(Stored data entries)
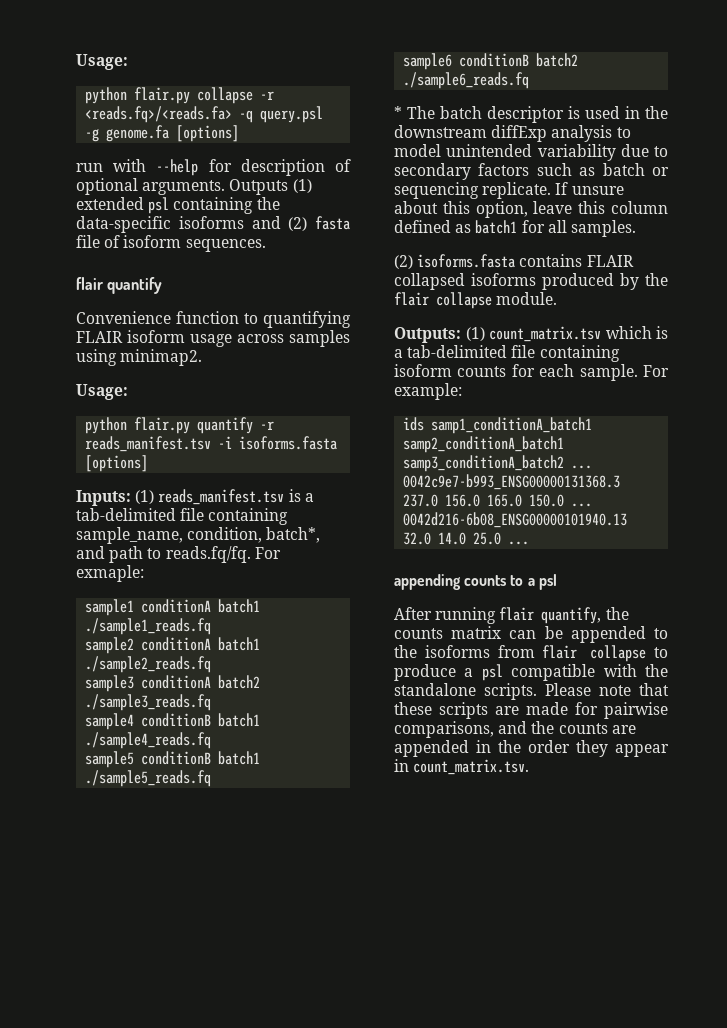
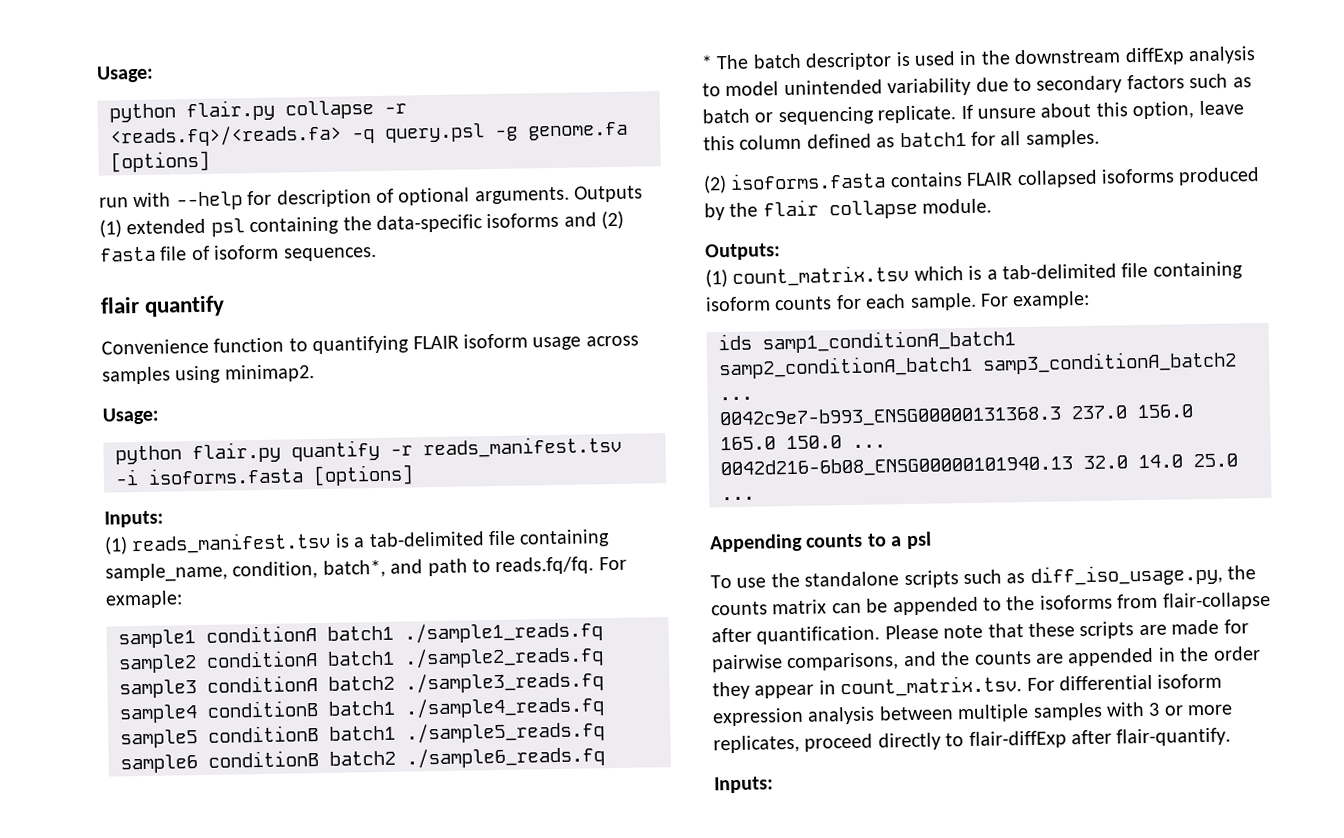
(131, 498) none -> (164, 519) //
(461, 335) none -> (781, 252) //
[394,574,461,590] appending -> [709,533,803,553] Appending
[394,607,602,624] After running flair quantify, -> [710,563,1223,589] To use the standalone scripts such as diff_iso_usage.py,
[542,645,668,662] [394,664,668,681] [394,683,537,700] flair collapse to produce a psl compatible with the standalone scripts. -> [1162,591,1271,611] [711,625,881,645] flair-collapse after quantification.
(530, 767) none -> [1026,673,1223,692] [712,702,1234,727] [713,727,1232,754] [714,776,774,794] For differential isoform expression analysis between multiple samples with 3 or more replicates, proceed directly to flair-diffExp after flair-quantify. // Inputs:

• [Work instructions] With the pictures omitted, restate every entry above word for word.

• [Reply]
(131, 498) none -> (164, 519) //
(461, 335) none -> (781, 252) //
[394,574,461,590] appending -> [709,533,803,553] Appending
[394,607,602,624] After running flair quantify, -> [710,563,1223,589] To use the standalone scripts such as diff_iso_usage.py,
[542,645,668,662] [394,664,668,681] [394,683,537,700] flair collapse to produce a psl compatible with the standalone scripts. -> [1162,591,1271,611] [711,625,881,645] flair-collapse after quantification.
(530, 767) none -> [1026,673,1223,692] [712,702,1234,727] [713,727,1232,754] [714,776,774,794] For differential isoform expression analysis between multiple samples with 3 or more replicates, proceed directly to flair-diffExp after flair-quantify. // Inputs:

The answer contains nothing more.